For most of the republic's existence, holders of the office of VPOTUS (vice-president of the US) tended to be obscure figures noted only if they turned out to be crooks like Spiro Agnew (1918–1996; VPOTUS 1969-1973) or assumed the presidency in one circumstance or another and during the nineteenth century there was a joke about two brothers: “One ran off to sea and the other became vice-president; neither were ever heard from again.  That was of course an exaggeration but it reflected the general view of the office which has few formal duties and can only ever be as powerful or influential as a president allows although the incumbent is “a heartbeat from the presidency”.  John Nance Garner III (1868–1967, VPOTUS 1933-1941), a reasonable judge of these things, once told Lyndon Johnson (LBJ, 1908–1973; VPOTUS 1961-1963 & POTUS 1963-1969) being VPOTUS was “not worth a bucket of warm piss” (which in polite company usually is sanitized as “...bucket of warm spit”).  In the US, a number of VPOTUSs have become POTUS and some have worked out well although of late the record has not been encouraging, the presidencies of Lyndon Johnson, Richard Nixon (1913-1994; VPOTUS 1953-1961, POTUS 1969-1974) and Joe Biden (b 1942; VPOTUS 2008-2017, POTUS 2021-2025) 1963-1968, all ending badly, in despair, disgrace and decrepitude respectively.

Still, in the post-war years, the VPOTUS has often assumed a higher profile or been judged to be more influential, the latter certainly true of Dick Cheney (b 1941; VPOTUS 2001-2009) and some have even been given specific responsibilities such as LBJ’s role as titular head of the space program (which worked out well) or Kamala Harris (b 1964; VPOTUS 2021-2025) co-ordinating the response to difficulties on the southern border (a role in which either she failed or never attempted depending on the source).  So wonderfully unpredictable is Donald Trump that quite what form the Vance VPOTUSship will assume is guesswork but conspiracy theorists already are speculating part of MAGA forward-planning is to have Mr Vance elected POTUS in 2028, simply as part of a work-around in a constitutional jigsaw puzzle.

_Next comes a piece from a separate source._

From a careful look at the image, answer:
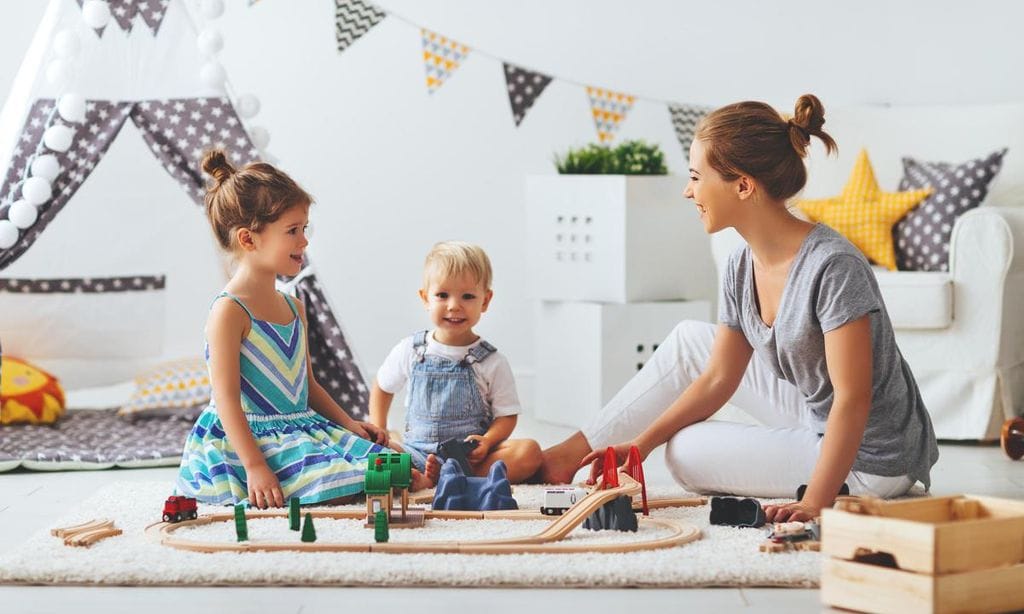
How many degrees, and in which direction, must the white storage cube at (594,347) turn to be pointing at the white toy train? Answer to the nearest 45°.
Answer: approximately 45° to its right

The conspiracy revolves around the words in Section 1 of the Twenty-second Amendment: “No person shall be elected to the office of the President more than twice” and even the most optimistic MAGA lawyers concede not even Brett Kavanaugh (b 1965; associate justice of the SCOTUS since 2018) or Clarence Thomas (b 1948; associate justice of SCOTUS since 1991) could construct an interpretation which would allow Mr Trump to be elected for a third term.  The constitution is however silent on whether any person may serve a third (or fourth, or fifth!) term so that makes possible the following sequence:

(1) In the 2028 election J.D.Vance is elected POTUS and somebody else (matters not who) is elected VPOTUS.

(2) J.D. Vance and somebody else (matters not who) are sworn into office as POTUS & VPOTUS respectively.

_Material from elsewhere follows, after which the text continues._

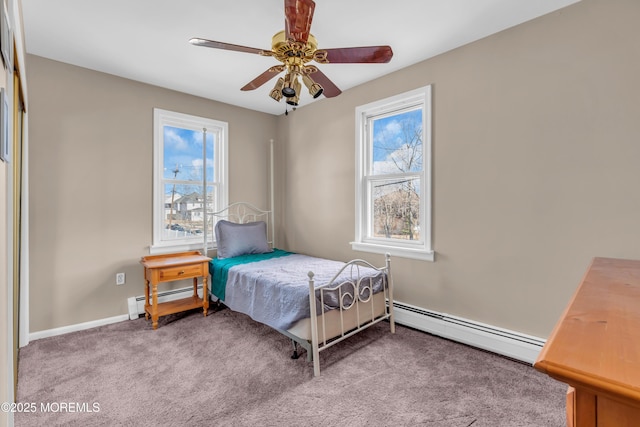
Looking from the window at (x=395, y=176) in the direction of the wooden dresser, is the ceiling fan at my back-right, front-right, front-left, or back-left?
front-right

(3) Somebody else (matters not who) resigns as VPOTUS.

(4) J.D. Vance appoints Donald Trump as VPOTUS who is duly sworn-in.

(5) J.D. Vance resigns as POTUS and, as the constitution dictates. Donald Trump becomes POTUS and is duly sworn-in.

(6) Donald Trump appoints J.D.Vance as VPOTUS.

Whatever the politics, constitutionally, there is nothing controversial about those six steps because it replicates what happened between 1968 when Nixon & Agnew were elected POTUS & VPOTUS and 1974 when the offices were held respectively by Gerald Ford (1913–2006; VPOTUS 1973-1974 & POTUS 1974-1977) & Nelson Rockefeller (1908–1979; VPOTUS 1974-1977), neither of the latter pair having been elected.  Of course, in January 2029 somebody else (matters not who) would be a “left-over” but he (it seems a reasonable assumption somebody else (matters not who) will be male) can, depending on this and that, be appointed something like Secretary of Agriculture or a to sinecure such as an ambassadorship to a nice (non-shithole) country with a pleasant climate and a majority white population.